> [PROBLEM DESCRIPTION]
Below are some records; quote exactly the lines from the one that contains "13: (417, 432, 4.52)" through the one that contains "33: (462, 73, 2.41)", inclusive, and no others.
[[ AVAILABLE RECORDS open ]]
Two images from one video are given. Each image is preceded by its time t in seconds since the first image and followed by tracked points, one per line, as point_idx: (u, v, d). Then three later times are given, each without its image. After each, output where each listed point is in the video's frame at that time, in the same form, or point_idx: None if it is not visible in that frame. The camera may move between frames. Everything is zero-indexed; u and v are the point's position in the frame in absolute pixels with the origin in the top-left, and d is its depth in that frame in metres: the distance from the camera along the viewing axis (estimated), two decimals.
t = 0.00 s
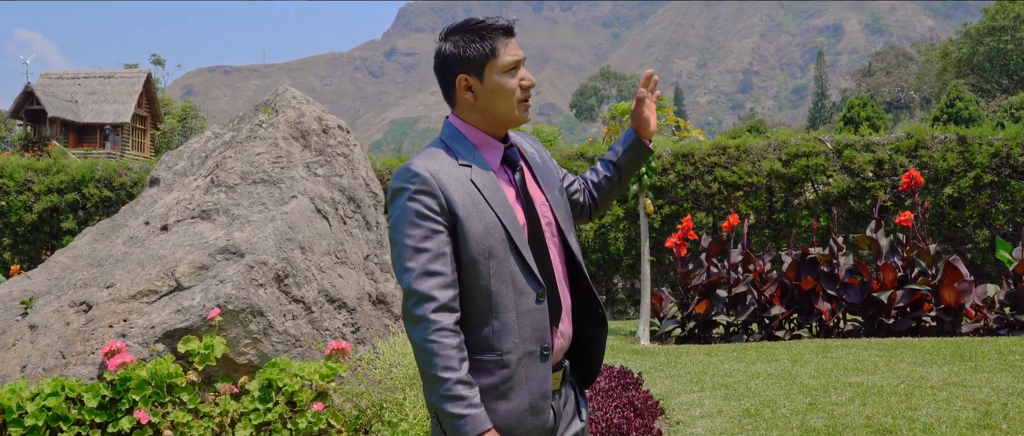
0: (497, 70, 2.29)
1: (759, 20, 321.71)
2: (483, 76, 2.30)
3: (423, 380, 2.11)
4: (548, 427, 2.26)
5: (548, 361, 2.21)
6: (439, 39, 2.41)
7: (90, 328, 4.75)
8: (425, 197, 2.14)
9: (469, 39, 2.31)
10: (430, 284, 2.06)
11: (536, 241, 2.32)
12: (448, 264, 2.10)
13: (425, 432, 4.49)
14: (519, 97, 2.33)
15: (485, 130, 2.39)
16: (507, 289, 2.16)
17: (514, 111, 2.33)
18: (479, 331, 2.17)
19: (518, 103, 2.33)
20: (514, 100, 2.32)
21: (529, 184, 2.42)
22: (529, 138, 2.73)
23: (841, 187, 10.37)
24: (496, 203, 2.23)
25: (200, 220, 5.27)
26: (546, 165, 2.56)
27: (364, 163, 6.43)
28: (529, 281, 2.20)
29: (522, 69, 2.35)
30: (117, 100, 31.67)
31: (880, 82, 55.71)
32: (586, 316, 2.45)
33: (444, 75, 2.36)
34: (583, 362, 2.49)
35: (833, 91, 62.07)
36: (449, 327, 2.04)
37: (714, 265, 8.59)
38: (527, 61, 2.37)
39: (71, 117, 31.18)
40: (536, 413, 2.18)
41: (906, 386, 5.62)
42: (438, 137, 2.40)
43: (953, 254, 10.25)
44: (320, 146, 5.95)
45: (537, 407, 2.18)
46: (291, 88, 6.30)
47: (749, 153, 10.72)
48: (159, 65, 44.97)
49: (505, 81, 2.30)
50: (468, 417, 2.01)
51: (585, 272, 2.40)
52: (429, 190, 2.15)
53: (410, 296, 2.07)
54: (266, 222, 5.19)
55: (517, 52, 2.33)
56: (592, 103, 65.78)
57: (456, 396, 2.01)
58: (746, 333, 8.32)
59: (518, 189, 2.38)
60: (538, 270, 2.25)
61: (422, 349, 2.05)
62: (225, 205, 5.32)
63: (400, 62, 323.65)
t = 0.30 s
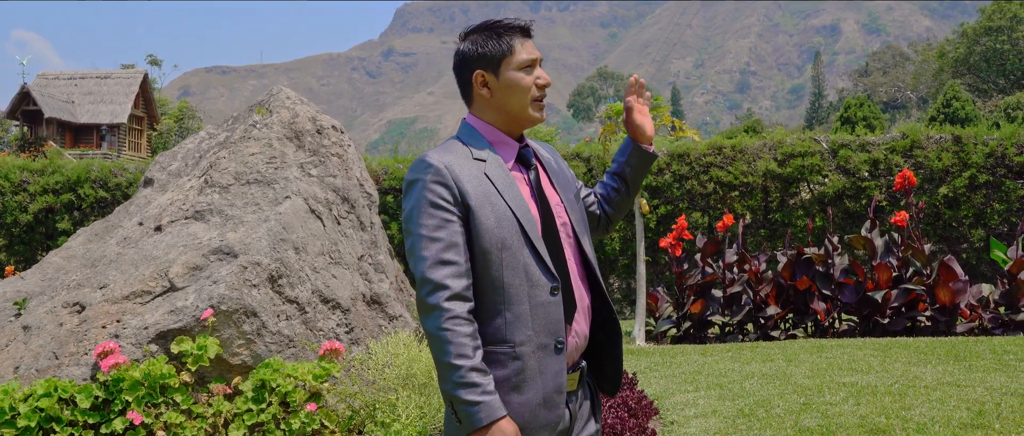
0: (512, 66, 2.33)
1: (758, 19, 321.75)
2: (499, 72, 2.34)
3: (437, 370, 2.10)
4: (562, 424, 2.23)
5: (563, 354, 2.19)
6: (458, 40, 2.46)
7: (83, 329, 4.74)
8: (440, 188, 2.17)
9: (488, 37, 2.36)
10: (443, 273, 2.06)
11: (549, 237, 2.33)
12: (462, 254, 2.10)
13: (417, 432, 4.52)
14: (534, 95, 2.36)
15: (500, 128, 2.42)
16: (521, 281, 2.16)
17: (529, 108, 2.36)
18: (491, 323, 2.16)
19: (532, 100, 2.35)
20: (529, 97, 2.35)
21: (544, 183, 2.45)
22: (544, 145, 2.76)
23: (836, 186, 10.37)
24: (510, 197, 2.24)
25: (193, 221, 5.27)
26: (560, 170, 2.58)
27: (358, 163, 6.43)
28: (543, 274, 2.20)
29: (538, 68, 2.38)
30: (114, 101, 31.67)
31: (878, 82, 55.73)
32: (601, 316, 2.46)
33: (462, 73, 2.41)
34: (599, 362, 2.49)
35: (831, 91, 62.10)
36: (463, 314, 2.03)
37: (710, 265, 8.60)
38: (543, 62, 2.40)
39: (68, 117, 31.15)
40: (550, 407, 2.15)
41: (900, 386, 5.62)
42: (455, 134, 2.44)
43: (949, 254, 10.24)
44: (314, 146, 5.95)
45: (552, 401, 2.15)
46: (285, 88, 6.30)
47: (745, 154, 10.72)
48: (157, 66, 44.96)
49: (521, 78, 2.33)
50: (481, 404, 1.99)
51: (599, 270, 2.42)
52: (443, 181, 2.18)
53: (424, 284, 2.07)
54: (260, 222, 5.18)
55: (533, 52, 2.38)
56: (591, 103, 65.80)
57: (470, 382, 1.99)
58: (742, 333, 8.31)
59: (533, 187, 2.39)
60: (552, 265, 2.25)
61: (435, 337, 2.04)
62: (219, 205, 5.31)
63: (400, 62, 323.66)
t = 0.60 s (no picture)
0: (538, 67, 2.36)
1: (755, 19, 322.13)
2: (525, 71, 2.36)
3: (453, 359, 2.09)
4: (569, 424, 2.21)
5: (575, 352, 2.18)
6: (487, 41, 2.49)
7: (75, 329, 4.73)
8: (462, 179, 2.17)
9: (516, 38, 2.39)
10: (464, 262, 2.06)
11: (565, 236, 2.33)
12: (481, 245, 2.10)
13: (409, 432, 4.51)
14: (558, 97, 2.37)
15: (522, 127, 2.43)
16: (537, 276, 2.16)
17: (552, 110, 2.38)
18: (506, 317, 2.16)
19: (556, 102, 2.37)
20: (552, 99, 2.37)
21: (562, 185, 2.46)
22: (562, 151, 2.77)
23: (830, 187, 10.39)
24: (529, 193, 2.25)
25: (186, 221, 5.26)
26: (575, 173, 2.60)
27: (351, 164, 6.43)
28: (559, 271, 2.20)
29: (563, 72, 2.40)
30: (109, 101, 31.64)
31: (873, 82, 55.84)
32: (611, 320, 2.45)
33: (488, 72, 2.43)
34: (608, 365, 2.48)
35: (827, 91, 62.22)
36: (482, 304, 2.03)
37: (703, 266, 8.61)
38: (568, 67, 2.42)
39: (63, 117, 31.09)
40: (560, 404, 2.14)
41: (893, 386, 5.64)
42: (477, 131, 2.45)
43: (942, 254, 10.27)
44: (307, 147, 5.94)
45: (562, 398, 2.14)
46: (278, 89, 6.30)
47: (739, 154, 10.74)
48: (151, 66, 44.90)
49: (545, 79, 2.35)
50: (499, 392, 1.98)
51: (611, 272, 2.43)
52: (464, 172, 2.18)
53: (443, 272, 2.06)
54: (253, 222, 5.18)
55: (559, 56, 2.41)
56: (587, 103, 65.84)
57: (487, 371, 1.99)
58: (735, 333, 8.33)
59: (552, 186, 2.39)
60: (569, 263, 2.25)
61: (454, 325, 2.03)
62: (212, 206, 5.31)
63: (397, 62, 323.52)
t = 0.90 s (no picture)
0: (552, 67, 2.32)
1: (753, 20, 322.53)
2: (540, 72, 2.32)
3: (470, 359, 2.10)
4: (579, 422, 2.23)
5: (586, 352, 2.20)
6: (498, 41, 2.45)
7: (70, 330, 4.73)
8: (475, 181, 2.17)
9: (529, 39, 2.35)
10: (479, 263, 2.07)
11: (578, 236, 2.33)
12: (496, 247, 2.11)
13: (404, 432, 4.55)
14: (572, 97, 2.36)
15: (536, 128, 2.42)
16: (550, 277, 2.17)
17: (567, 110, 2.36)
18: (519, 318, 2.16)
19: (570, 103, 2.36)
20: (567, 99, 2.35)
21: (574, 184, 2.46)
22: (575, 149, 2.76)
23: (825, 188, 10.41)
24: (542, 194, 2.25)
25: (181, 222, 5.27)
26: (589, 173, 2.59)
27: (346, 164, 6.43)
28: (572, 271, 2.21)
29: (577, 70, 2.38)
30: (104, 101, 31.61)
31: (869, 83, 55.97)
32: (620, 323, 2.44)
33: (502, 73, 2.40)
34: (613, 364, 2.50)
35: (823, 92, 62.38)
36: (497, 304, 2.04)
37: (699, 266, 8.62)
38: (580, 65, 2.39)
39: (58, 117, 31.04)
40: (570, 402, 2.17)
41: (888, 387, 5.65)
42: (491, 131, 2.43)
43: (937, 255, 10.30)
44: (303, 147, 5.94)
45: (572, 397, 2.17)
46: (274, 89, 6.30)
47: (734, 155, 10.76)
48: (148, 66, 44.87)
49: (560, 79, 2.33)
50: (518, 391, 1.99)
51: (621, 272, 2.40)
52: (478, 174, 2.18)
53: (459, 274, 2.07)
54: (248, 223, 5.18)
55: (572, 54, 2.37)
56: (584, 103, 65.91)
[[ AVAILABLE RECORDS closed ]]
> [COMPLETED EXERCISE]
13: (417, 432, 4.52)
14: (534, 95, 2.36)
15: (500, 128, 2.42)
16: (521, 281, 2.16)
17: (529, 108, 2.36)
18: (491, 323, 2.16)
19: (532, 100, 2.35)
20: (529, 97, 2.35)
21: (544, 183, 2.45)
22: (544, 145, 2.76)
23: (836, 186, 10.37)
24: (510, 197, 2.24)
25: (193, 221, 5.27)
26: (560, 170, 2.58)
27: (358, 163, 6.43)
28: (543, 274, 2.20)
29: (538, 68, 2.38)
30: (114, 101, 31.67)
31: (878, 82, 55.73)
32: (601, 316, 2.46)
33: (462, 73, 2.41)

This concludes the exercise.